As written by John Melville Kelly in insert, "An aquatint in full color of a Hawaiian boy reaching for a Breadfruit. The beautiful Breadfruit tree is a common sight in the Hawaiian Islands. It is said that early Polynesians brought the first Breadfruit trees to Hawaii where they were planted at Kualoa. The fruit develops from the female flowers and is first green, later brown. This fruit is baked or boiled to make edible its sweet, starchy pulp, which sometime is pounded like poi. In Samoa the fruit is kept by burying it when the crop is large. A Hawaiian proverb states - "ua like oia me ka Ulu e hoohu ana i ka pilali- he has become a Breadfruit that oozes gum" - referring to a newly rich person."

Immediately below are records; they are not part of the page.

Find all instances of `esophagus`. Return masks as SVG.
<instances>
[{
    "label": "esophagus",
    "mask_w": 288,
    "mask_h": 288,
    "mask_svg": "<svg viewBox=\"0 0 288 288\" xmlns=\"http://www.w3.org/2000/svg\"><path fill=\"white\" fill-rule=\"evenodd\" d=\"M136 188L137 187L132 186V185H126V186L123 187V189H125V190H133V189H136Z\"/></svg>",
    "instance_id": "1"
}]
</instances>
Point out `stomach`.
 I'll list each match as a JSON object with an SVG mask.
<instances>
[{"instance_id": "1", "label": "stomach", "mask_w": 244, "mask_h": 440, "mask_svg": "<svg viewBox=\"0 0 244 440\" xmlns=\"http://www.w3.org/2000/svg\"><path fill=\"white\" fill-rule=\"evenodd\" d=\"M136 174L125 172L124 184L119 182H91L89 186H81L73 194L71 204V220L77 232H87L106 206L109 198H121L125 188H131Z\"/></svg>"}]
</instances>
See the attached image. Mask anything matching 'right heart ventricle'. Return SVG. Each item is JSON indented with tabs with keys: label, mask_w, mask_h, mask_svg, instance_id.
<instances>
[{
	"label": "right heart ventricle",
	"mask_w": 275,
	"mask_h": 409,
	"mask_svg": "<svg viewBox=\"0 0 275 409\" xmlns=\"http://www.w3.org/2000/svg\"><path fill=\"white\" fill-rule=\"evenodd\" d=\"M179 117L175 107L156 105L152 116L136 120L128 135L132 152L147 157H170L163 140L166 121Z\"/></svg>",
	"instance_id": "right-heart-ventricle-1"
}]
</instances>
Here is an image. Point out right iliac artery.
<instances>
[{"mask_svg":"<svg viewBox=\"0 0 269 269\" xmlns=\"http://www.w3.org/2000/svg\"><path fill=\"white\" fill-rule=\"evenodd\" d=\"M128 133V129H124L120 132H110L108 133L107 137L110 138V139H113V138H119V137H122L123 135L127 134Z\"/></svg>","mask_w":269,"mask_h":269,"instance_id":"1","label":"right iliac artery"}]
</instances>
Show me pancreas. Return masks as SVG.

Born in Phoenix, Arizona, in 1878, John Melville Kelly and his wife, Katherine, a sculptor, went to Hawaii in 1923, for what they thought would be a year, to work with an advertising firm producing tourist promotional material. Kelly had an adventuresome career that included prizefighting and fourteen years of experience as a staff artist for the "San Francisco Examiner". The Kellys immediately identified with the native Hawaiians and became their champions in images and in print. Kelly was a master draftsman, whose etchings and aquatints include ravishing depictions of Polynesians. Although generally thought of as an artist of the human figure, Kelly also produced a significant number of beautiful images of the land.